Thomas Savings, distinguished professor of economics at Texas A&M, and one of the authors of the analysis, says a shrunken program would result in "higher income people who are no worse off -- tax reductions offset benefit reductions -- (and) lower earners who haven't lost anything. And you can have a reform that permanently fixes Social Security. I think that is important."
The analysis points out that a number of reform proposals made by both Democrats and Republicans are similar. The one on which they are basing their analysis was actually mentioned in the 2013 Social Security Trustees Report. It suggests that beginning with workers born later than 1957, the system create two new "bend points," starting at the 40th percentile of Social Security earnings. All workers with earnings above this point would receive lower benefits. This would affect the top 60 percent of earners. It doesn't affect low-income workers at all. The reform proposal also delays eligibility for full retirement age income by an additional two months every two years. This would affect workers born in 1961 and later.

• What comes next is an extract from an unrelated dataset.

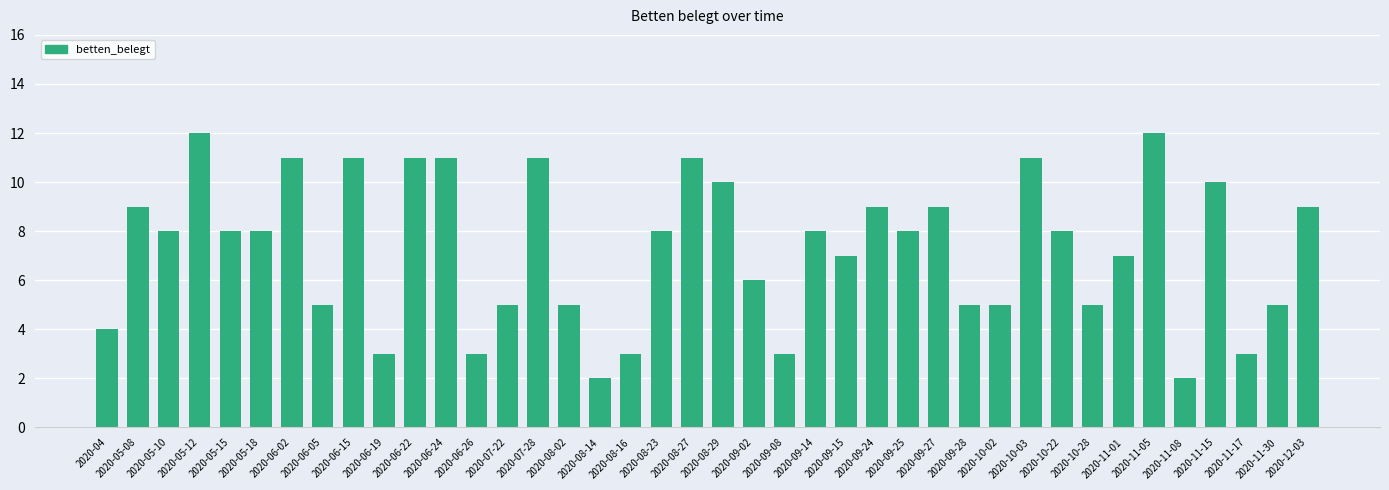

What is the sum of all values?

291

Over a 75-year period, the reformed program's expenditures would be 25 percent smaller than they would be if Social Security were unchanged, the economists estimate. No one currently receiving Social Security or old enough to currently receive it would be affected. The benefit to younger workers is that they would pay less to support older workers and over time, the program's deficit would disappear.

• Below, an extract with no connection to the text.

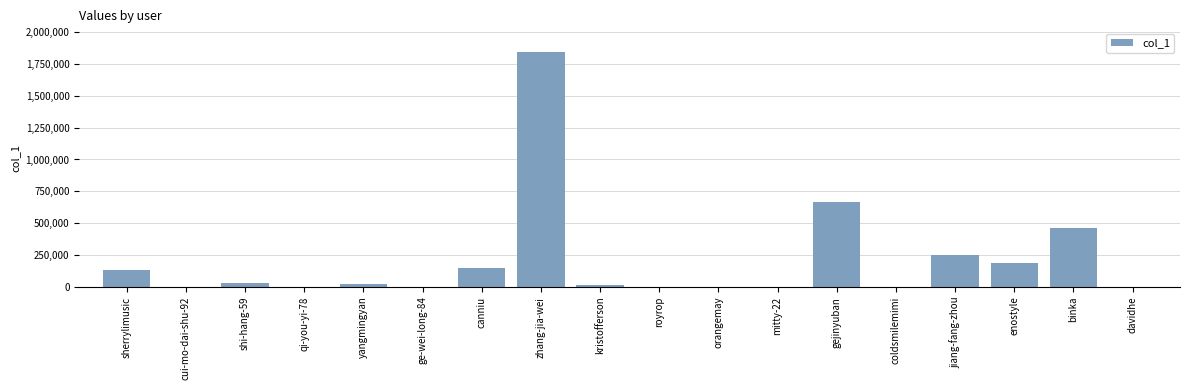

At which category does the chart reach its peak across all series?

zhang-jia-wei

Savings says that he teaches a class in public policy at Texas A&M where he explains this analysis to students, who often reject it, concluding that they will get lower benefits and that's bad. He tells them that they have it all wrong. If the program doesn't shrink over the next 45 years, he says, "You'll be living in smaller houses, driving cheaper cars and eating out less often than your parents because you have to support all the old people. This fixes that."